To then enable backups this needs to be run against the elastic cluster:
```bash
curl -s \
-X PUT \
"http://elasticsearch.namespace.svc.cluster.local:9200/_snapshot/backup_repo" \
-H "Content-Type: application/json" -d '{
"type": "fs",
"settings": {
"location": "/usr/share/elasticsearch/backup"
}
}'
```
This could be executed from the elastic pod.
## Onify Helix
Onify Helix is a custom image unlike the rest of the other services (api, app, functions, elasticsearch). This requires it´s own Git repo, container registry and CI/CD pipeline.
We recommend using GitHub. We have ready made GitHub Action Workflows for Onify Helix. But you can also run your own...

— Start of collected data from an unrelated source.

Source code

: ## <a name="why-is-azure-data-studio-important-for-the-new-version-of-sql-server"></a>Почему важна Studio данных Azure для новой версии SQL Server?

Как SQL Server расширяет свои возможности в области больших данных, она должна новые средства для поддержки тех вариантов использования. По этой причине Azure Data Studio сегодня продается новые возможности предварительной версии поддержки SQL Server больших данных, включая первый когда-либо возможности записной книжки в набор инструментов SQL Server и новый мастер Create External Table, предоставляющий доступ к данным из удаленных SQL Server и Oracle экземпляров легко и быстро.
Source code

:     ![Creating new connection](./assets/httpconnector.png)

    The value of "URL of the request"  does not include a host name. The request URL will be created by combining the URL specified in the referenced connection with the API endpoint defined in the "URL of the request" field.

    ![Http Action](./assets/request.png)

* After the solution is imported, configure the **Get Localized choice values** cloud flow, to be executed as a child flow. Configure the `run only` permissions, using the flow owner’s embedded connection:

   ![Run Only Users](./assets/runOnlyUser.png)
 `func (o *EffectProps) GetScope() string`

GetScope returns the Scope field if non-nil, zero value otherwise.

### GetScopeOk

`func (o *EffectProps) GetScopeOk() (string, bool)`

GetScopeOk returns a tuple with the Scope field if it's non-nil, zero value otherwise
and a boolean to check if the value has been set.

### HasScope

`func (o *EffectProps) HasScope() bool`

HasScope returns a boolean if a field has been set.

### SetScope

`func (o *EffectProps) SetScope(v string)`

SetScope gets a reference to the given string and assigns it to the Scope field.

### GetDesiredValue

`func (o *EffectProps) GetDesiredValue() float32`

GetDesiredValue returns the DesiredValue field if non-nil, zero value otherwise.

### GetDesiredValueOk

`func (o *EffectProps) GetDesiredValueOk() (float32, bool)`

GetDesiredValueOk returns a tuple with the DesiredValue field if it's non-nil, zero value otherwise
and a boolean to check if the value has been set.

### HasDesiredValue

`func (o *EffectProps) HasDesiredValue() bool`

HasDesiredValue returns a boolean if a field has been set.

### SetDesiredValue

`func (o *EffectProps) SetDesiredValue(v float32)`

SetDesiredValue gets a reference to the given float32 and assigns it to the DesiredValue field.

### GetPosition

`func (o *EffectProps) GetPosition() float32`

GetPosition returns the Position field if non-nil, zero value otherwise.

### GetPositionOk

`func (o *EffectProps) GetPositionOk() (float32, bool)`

Here is an example how to build latest in GitHub and use GitHub as container registry:
```yaml
name: Build latest
on:
push:
branches: [main]
jobs:
build:
runs-on: ubuntu-latest
steps:
#CHECKOUT ACTION CLONES THE REPOSITORY
- uses: actions/checkout@v3
#SETUP VARIABLES
- name: Setup variables
id: variables
run: |-
echo "repo=${{ github.repository }}" | tr '[:upper:]' '[:lower:]' >> $GITHUB_OUTPUT
#LOGIN TO GHCR REGISTRY SO WE CAN PUSH THE IMAGE. USES THE DEFAULT GITHUB_TOKEN VARIABLE THAT WORKFLOW ALWAYS HAVE ACCESS TO
- name: Log in to the Container registry
uses: docker/login-action@v3
with:
registry: ghcr.io
username: ${{ github.actor }}
password: ${{ secrets.GITHUB_TOKEN }}
#BUILD AND PUSH THE LATEST IMAGE
- name: Build and push latest
uses: docker/build-push-action@v5
with:
context: .
push: true
tags: |
ghcr.io/${{ steps.variables.outputs.repo }}:latest
build-args: ONIFY_GITHUB_ACCESS_TOKEN=${{ secrets.ONIFY_GITHUB_ACCESS_TOKEN }}
```
> NOTE: The `ONIFY_GITHUB_ACCESS_TOKEN` is something you will get from Onify.
You need to replace the image (eg. `ghcr.io/onify/helix-app-lab:latest`) in `helix.yaml` with your own image and make sure you have access to that.